** WHAT IS BEING ASKED **
Write out the material word for word, from its first line up to and including the line with "KUNCI SYAHWAT", and leave out the pictures.

==================================================

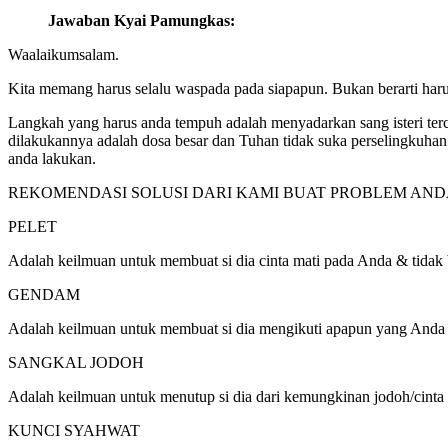
Jawaban Kyai Pamungkas:
Waalaikumsalam.
Kita memang harus selalu waspada pada siapapun. Bukan berarti harus
Langkah yang harus anda tempuh adalah menyadarkan sang isteri terci
dilakukannya adalah dosa besar dan Tuhan tidak suka perselingkuhan. U
anda lakukan.
REKOMENDASI SOLUSI DARI KAMI BUAT PROBLEM AND
PELET
Adalah keilmuan untuk membuat si dia cinta mati pada Anda & tidak 
GENDAM
Adalah keilmuan untuk membuat si dia mengikuti apapun yang Anda 
SANGKAL JODOH
Adalah keilmuan untuk menutup si dia dari kemungkinan jodoh/cinta y
KUNCI SYAHWAT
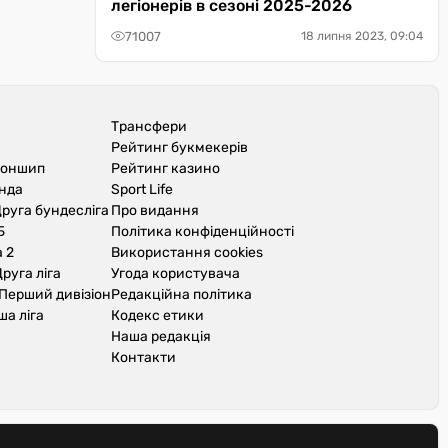
легіонерів в сезоні 2025-2026
71007
18 липня 2023, 09:04
Трансфери
Рейтинг букмекерів
іоншип
Рейтинг казино
унда
Sport Life
руга бундесліга
Про видання
Б
Політика конфіденційності
 2
Використання cookies
руга ліга
Угода користувача
Перший дивізіон
Редакційна політика
ша ліга
Кодекс етики
Наша редакція
Контакти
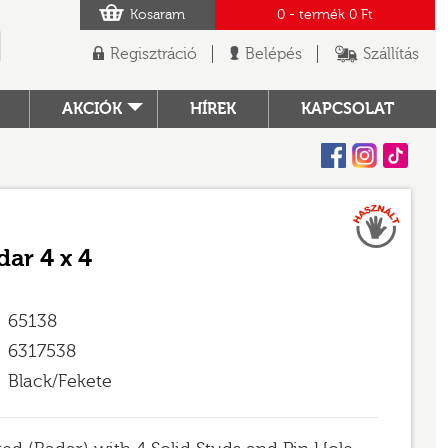
Kosaram
0
- termék
0 Ft
Regisztráció
Belépés
Szállítás
AKCIÓK
HÍREK
KAPCSOLAT
Facebook
Instagram
Tiktok
Használt
TÓ
dar 4 x 4
65138
6317538
Black/Fekete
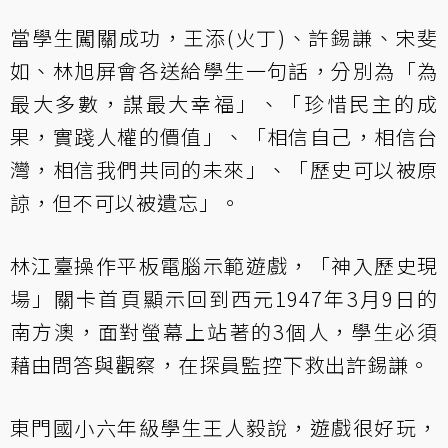
當學生闖關成功，王添(火丁)、許錫謙、宋斐
如、林旭屏會各送給學生一句話，分別為「為
最大多數，謀最大幸福」、「珍惜民主的成
果，實踐人權的價值」、「相信自己，相信台
灣，相信我們共同的未來」、「歷史可以被原
諒，但不可以被遺忘」。
林江臺操作平板電腦示範遊戲，「神入歷史現
場」關卡首頁顯示回到西元1947年3月9日的
南方澳，面對螢幕上站著的3個人，學生必須
藉由問答與觀察，在探員監控下救出許錫謙。
東門國小六年級學生王人毅說，遊戲很好玩，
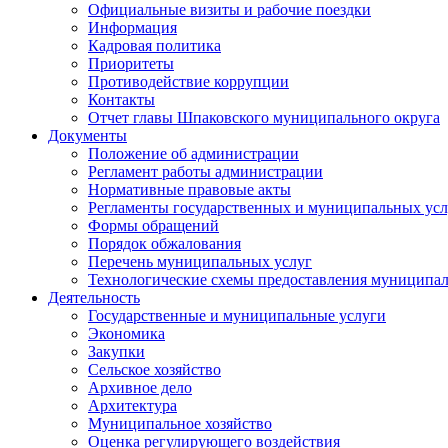
Официальные визиты и рабочие поездки
Информация
Кадровая политика
Приоритеты
Противодействие коррупции
Контакты
Отчет главы Шпаковского муниципального округа
Документы
Положение об администрации
Регламент работы администрации
Нормативные правовые акты
Регламенты государственных и муниципальных усл
Формы обращений
Порядок обжалования
Перечень муниципальных услуг
Технологические схемы предоставления муниципал
Деятельность
Государственные и муниципальные услуги
Экономика
Закупки
Сельское хозяйство
Архивное дело
Архитектура
Муниципальное хозяйство
Оценка регулирующего воздействия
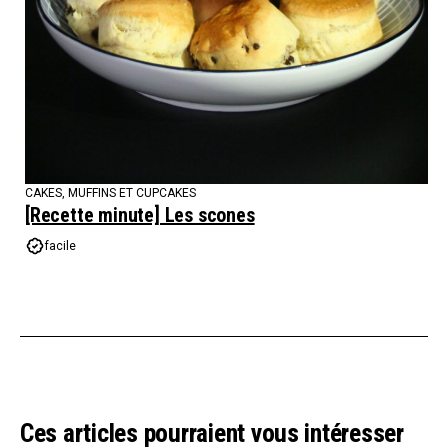
CAKES, MUFFINS ET CUPCAKES
[Recette minute] Les scones
facile
Ces articles pourraient vous intéresser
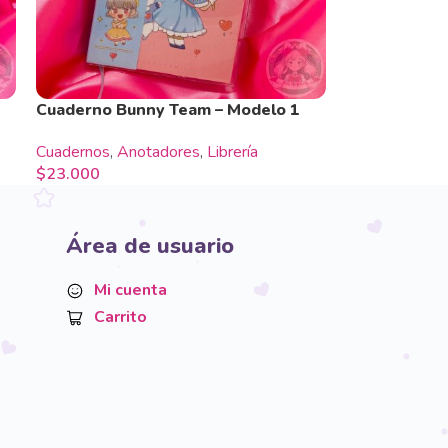
Cuaderno Bunny Team – Modelo 1
Cuadernos
,
Anotadores
,
Librería
$
23.000
Área de usuario
Mi cuenta
Carrito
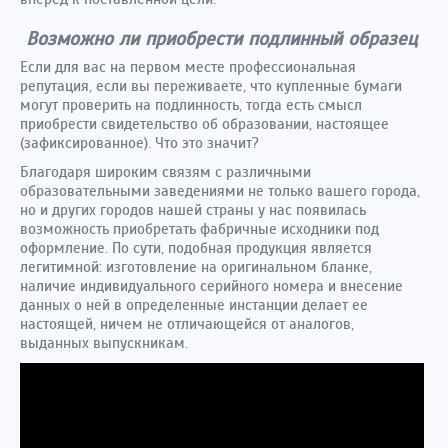
Возможно ли приобрести подлинный образец
Если для вас на первом месте профессиональная
репутация, если вы переживаете, что купленные бумаги
могут проверить на подлинность, тогда есть смысл
приобрести свидетельство об образовании, настоящее
(зафиксированное). Что это значит?
Благодаря широким связям с различными
образовательными заведениями не только вашего города,
но и других городов нашей страны у нас появилась
возможность приобретать фабричные исходники под
оформление. По сути, подобная продукция является
легитимной: изготовление на оригинальном бланке,
наличие индивидуального серийного номера и внесение
данных о ней в определенные инстанции делает ее
настоящей, ничем не отличающейся от аналогов,
выданных выпускникам.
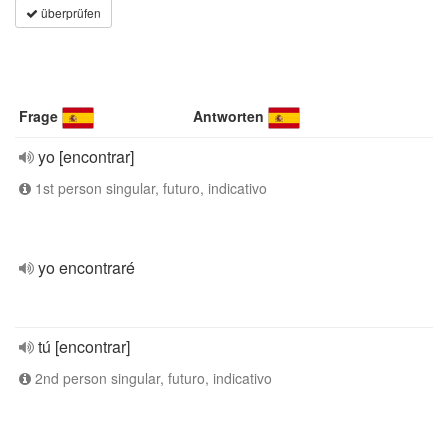
überprüfen
Frage
Antworten
yo [encontrar]
1st person singular, futuro, indicativo
yo encontraré
tú [encontrar]
2nd person singular, futuro, indicativo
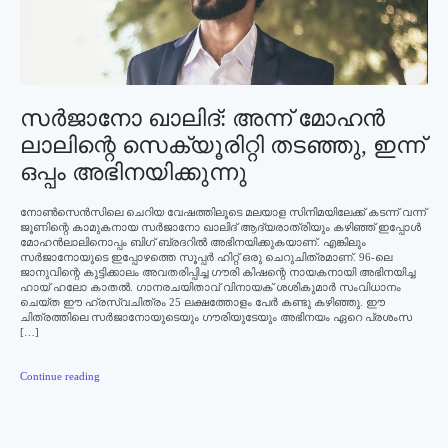
സര്‍ജാനോ ഖാലിദ്: അന്ന് മോഹന്‍
ലാലിന്റെ സെക്യൂരിറ്റി തടഞ്ഞു, ഇന്ന്
ഒപ്പം അഭിനയിക്കുന്നു
നോണ്‍സെന്‍സിലെ ചെറിയ വേഷത്തിലൂടെ മലയാള സിനിമയിലേക്ക് കടന്ന് വന്ന്
ജൂണിന്റെ കാമുകനായ സര്‍ജാനോ ഖാലിദ്‌ ആദ്യരാത്രിയും കഴിഞ്ഞ് ഇപ്പോള്‍
മോഹന്‍ലാലിനൊപ്പം ബിഗ് ബ്രദറില്‍ അഭിനയിക്കുകയാണ്. എങ്കിലും
സര്‍ജാനോയുടെ ഇപ്പോഴത്തെ സൂപ്പര്‍ ഹിറ്റ് ഒരു ചെറുചിത്രമാണ്. 96-ലെ
ജാനുവിന്റെ കുട്ടിക്കാലം അവതരിപ്പിച്ച ഗൗരി കിഷന്റെ നായകനായി അഭിനയിച്ച
ഹായ് ഹലോ കാതല്‍. ഗാനരചയിതാവ് വിനായക് ശശികുമാര്‍ സംവിധാനം
ചെയ്ത ഈ ഹ്രസ്വചിത്രം 25 ലക്ഷത്തോളം പേര്‍ കണ്ടു കഴിഞ്ഞു. ഈ
ചിത്രത്തിലെ സര്‍ജാനോയുടെയും ഗൗരിയുടേയും അഭിനയം ഏറെ പ്രശംസ
[…]
Continue reading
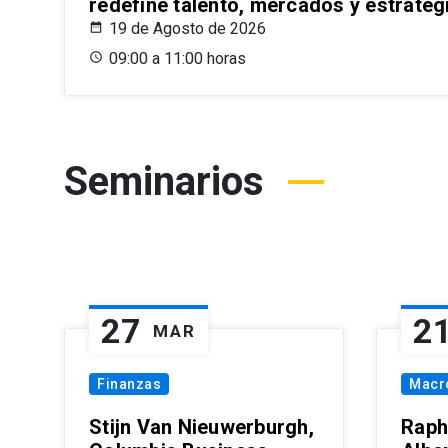
redefine talento, mercados y estrateg
19 de Agosto de 2026
09:00 a 11:00 horas
Seminarios
27
2
MAR
Finanzas
Macr
Stijn Van Nieuwerburgh,
Raph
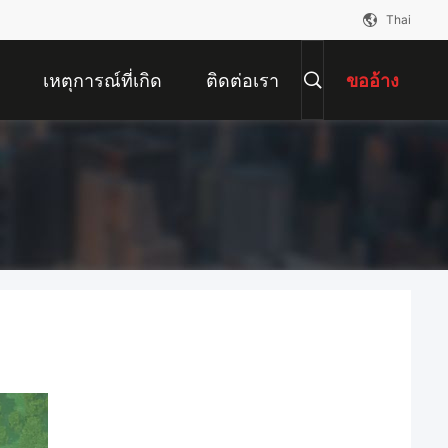
Thai
เหตุการณ์ที่เกิด
ติดต่อเรา
ขออ้าง
ขึ้น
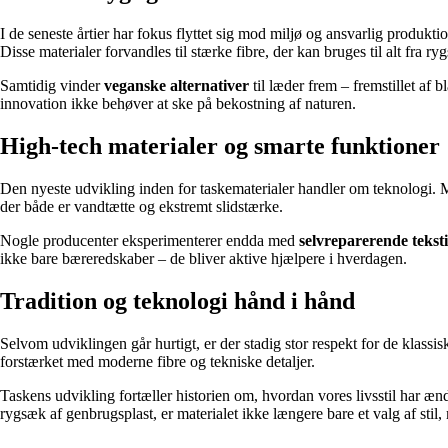
I de seneste årtier har fokus flyttet sig mod miljø og ansvarlig produ
Disse materialer forvandles til stærke fibre, der kan bruges til alt fra ry
Samtidig vinder
veganske alternativer
til læder frem – fremstillet af 
innovation ikke behøver at ske på bekostning af naturen.
High-tech materialer og smarte funktioner
Den nyeste udvikling inden for taskematerialer handler om teknologi.
der både er vandtætte og ekstremt slidstærke.
Nogle producenter eksperimenterer endda med
selvreparerende teksti
ikke bare bæreredskaber – de bliver aktive hjælpere i hverdagen.
Tradition og teknologi hånd i hånd
Selvom udviklingen går hurtigt, er der stadig stor respekt for de klassi
forstærket med moderne fibre og tekniske detaljer.
Taskens udvikling fortæller historien om, hvordan vores livsstil har ænd
rygsæk af genbrugsplast, er materialet ikke længere bare et valg af stil,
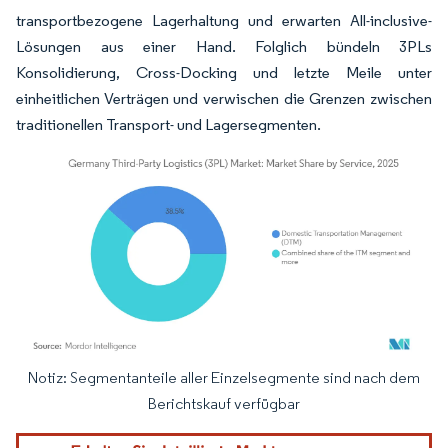
transportbezogene Lagerhaltung und erwarten All-inclusive-
Lösungen aus einer Hand. Folglich bündeln 3PLs
Konsolidierung, Cross-Docking und letzte Meile unter
einheitlichen Verträgen und verwischen die Grenzen zwischen
traditionellen Transport- und Lagersegmenten.
Notiz: Segmentanteile aller Einzelsegmente sind nach dem
Bild © Mordor Intelligence. Wiederverwendung erfordert Namensnennung gemäß
Berichtskauf verfügbar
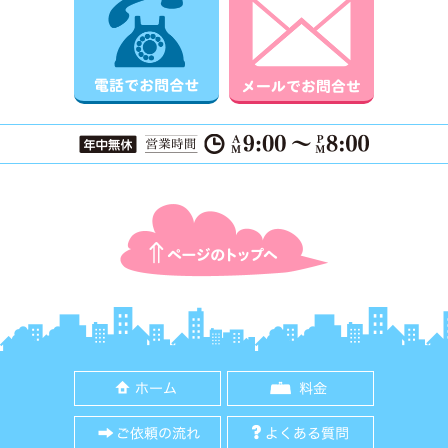
ページTOPに戻る
ホーム
料金
ご依頼の流れ
よくある質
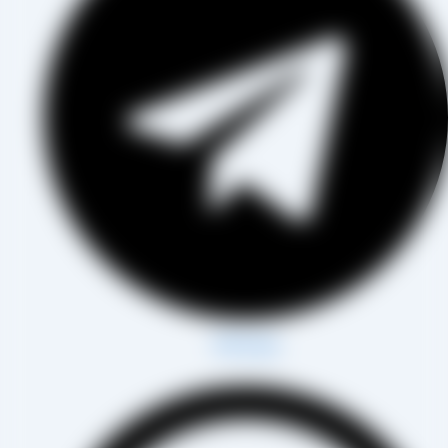
Whatsapp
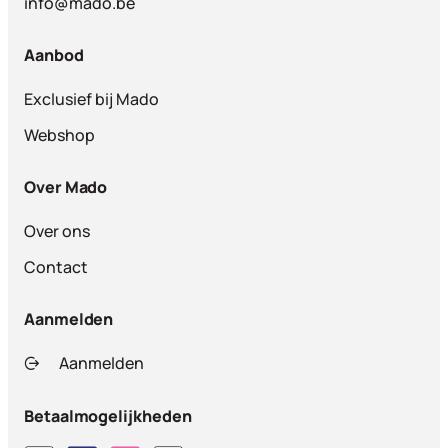
info@mado.be
Aanbod
Exclusief bij Mado
Webshop
Over Mado
Over ons
Contact
Aanmelden
Aanmelden
Betaalmogelijkheden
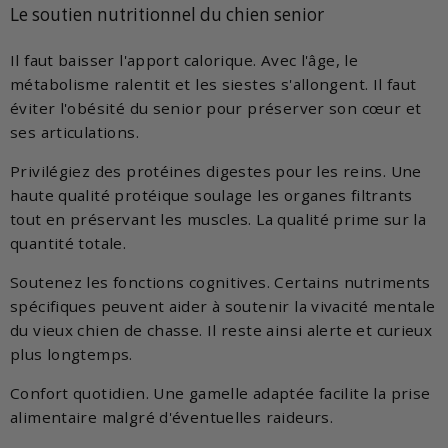
Le soutien nutritionnel du chien senior
Il faut baisser l'apport calorique. Avec l'âge, le
métabolisme ralentit et les siestes s'allongent. Il faut
éviter l'obésité du senior pour préserver son cœur et
ses articulations.
Privilégiez des protéines digestes pour les reins. Une
haute qualité protéique soulage les organes filtrants
tout en préservant les muscles. La qualité prime sur la
quantité totale.
Soutenez les fonctions cognitives. Certains nutriments
spécifiques peuvent aider à soutenir la vivacité mentale
du vieux chien de chasse. Il reste ainsi alerte et curieux
plus longtemps.
Confort quotidien. Une gamelle adaptée facilite la prise
alimentaire malgré d'éventuelles raideurs.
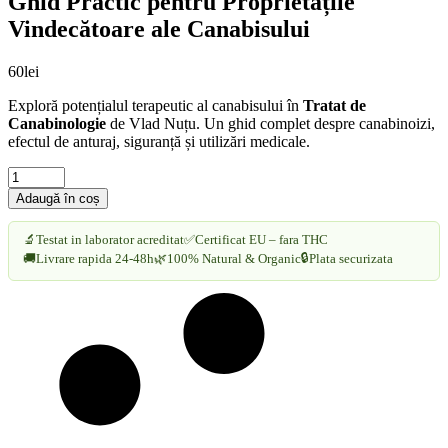
Ghid Practic pentru Proprietățile
Vindecătoare ale Canabisului
60
lei
Exploră potențialul terapeutic al canabisului în
Tratat de
Canabinologie
de Vlad Nuțu. Un ghid complet despre canabinoizi,
efectul de anturaj, siguranță și utilizări medicale.
Tratat
de
Adaugă în coș
Canabinologie
de
🔬
Testat in laborator acreditat
✅
Certificat EU – fara THC
Vlad
🔒
🚚
Livrare rapida 24-48h
🌿
100% Natural & Organic
Plata securizata
Nuțu
-
Ghid
Practic
pentru
Proprietățile
Vindecătoare
ale
Canabisului
cantitate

==================================================

** WRITTEN RESPONSE **
Jawaban Kyai Pamungkas:
Waalaikumsalam.
Kita memang harus selalu waspada pada siapapun. Bukan berarti harus
Langkah yang harus anda tempuh adalah menyadarkan sang isteri terci
dilakukannya adalah dosa besar dan Tuhan tidak suka perselingkuhan. U
anda lakukan.
REKOMENDASI SOLUSI DARI KAMI BUAT PROBLEM AND
PELET
Adalah keilmuan untuk membuat si dia cinta mati pada Anda & tidak 
GENDAM
Adalah keilmuan untuk membuat si dia mengikuti apapun yang Anda 
SANGKAL JODOH
Adalah keilmuan untuk menutup si dia dari kemungkinan jodoh/cinta y
KUNCI SYAHWAT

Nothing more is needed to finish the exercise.